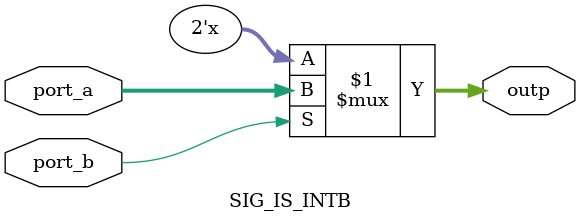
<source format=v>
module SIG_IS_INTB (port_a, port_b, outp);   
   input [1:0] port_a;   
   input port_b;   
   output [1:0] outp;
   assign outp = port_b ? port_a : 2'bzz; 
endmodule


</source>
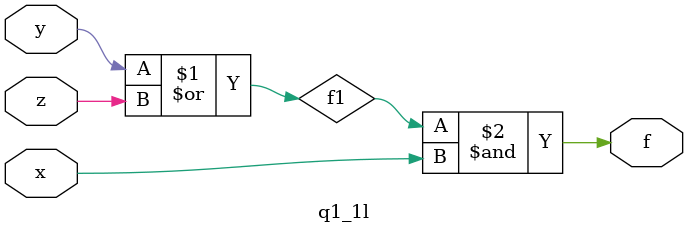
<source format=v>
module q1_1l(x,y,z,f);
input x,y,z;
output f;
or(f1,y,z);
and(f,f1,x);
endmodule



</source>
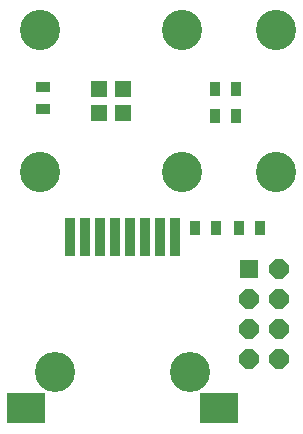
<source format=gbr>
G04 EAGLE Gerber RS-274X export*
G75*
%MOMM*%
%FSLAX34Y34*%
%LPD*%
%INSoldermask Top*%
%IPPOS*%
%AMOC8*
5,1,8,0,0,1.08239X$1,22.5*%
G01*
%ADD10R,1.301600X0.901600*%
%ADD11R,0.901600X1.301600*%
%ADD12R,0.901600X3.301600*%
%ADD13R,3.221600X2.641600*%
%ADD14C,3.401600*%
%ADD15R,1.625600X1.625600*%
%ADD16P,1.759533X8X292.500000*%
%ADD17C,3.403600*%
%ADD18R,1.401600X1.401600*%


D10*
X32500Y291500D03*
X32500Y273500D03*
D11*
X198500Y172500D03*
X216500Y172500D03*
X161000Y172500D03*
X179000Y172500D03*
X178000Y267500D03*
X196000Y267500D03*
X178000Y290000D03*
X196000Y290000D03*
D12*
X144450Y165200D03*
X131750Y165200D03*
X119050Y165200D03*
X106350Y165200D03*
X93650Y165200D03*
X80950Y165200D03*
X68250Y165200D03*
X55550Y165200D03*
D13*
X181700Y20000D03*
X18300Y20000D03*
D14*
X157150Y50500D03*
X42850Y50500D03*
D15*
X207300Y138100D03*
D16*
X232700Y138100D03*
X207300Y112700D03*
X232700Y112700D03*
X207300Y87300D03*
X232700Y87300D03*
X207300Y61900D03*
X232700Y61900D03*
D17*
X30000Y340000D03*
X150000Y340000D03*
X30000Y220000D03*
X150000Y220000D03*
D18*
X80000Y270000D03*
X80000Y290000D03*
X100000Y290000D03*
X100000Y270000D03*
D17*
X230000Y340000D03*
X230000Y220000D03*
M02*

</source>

* * *

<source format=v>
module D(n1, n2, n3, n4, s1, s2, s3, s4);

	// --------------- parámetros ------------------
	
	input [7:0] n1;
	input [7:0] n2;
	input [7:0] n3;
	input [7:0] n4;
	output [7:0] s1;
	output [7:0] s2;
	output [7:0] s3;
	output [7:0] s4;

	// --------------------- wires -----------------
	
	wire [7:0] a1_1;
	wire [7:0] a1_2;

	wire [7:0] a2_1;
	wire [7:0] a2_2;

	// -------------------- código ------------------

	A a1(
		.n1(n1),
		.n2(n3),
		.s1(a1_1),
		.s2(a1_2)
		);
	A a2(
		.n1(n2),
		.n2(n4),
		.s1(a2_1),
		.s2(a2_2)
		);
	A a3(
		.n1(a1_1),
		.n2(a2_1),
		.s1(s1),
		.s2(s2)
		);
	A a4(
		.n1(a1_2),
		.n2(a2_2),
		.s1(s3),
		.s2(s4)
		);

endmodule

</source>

▶ What you will do
Everything from the line above that contains "or(f1,y,z);" down to the line that contains "X179000Y172500D03*" must be reproduced exactly, both ends included. Omit the pictures.

▶ Written response
or(f1,y,z);
and(f,f1,x);
endmodule



</source>
<source format=gbr>
G04 EAGLE Gerber RS-274X export*
G75*
%MOMM*%
%FSLAX34Y34*%
%LPD*%
%INSoldermask Top*%
%IPPOS*%
%AMOC8*
5,1,8,0,0,1.08239X$1,22.5*%
G01*
%ADD10R,1.301600X0.901600*%
%ADD11R,0.901600X1.301600*%
%ADD12R,0.901600X3.301600*%
%ADD13R,3.221600X2.641600*%
%ADD14C,3.401600*%
%ADD15R,1.625600X1.625600*%
%ADD16P,1.759533X8X292.500000*%
%ADD17C,3.403600*%
%ADD18R,1.401600X1.401600*%


D10*
X32500Y291500D03*
X32500Y273500D03*
D11*
X198500Y172500D03*
X216500Y172500D03*
X161000Y172500D03*
X179000Y172500D03*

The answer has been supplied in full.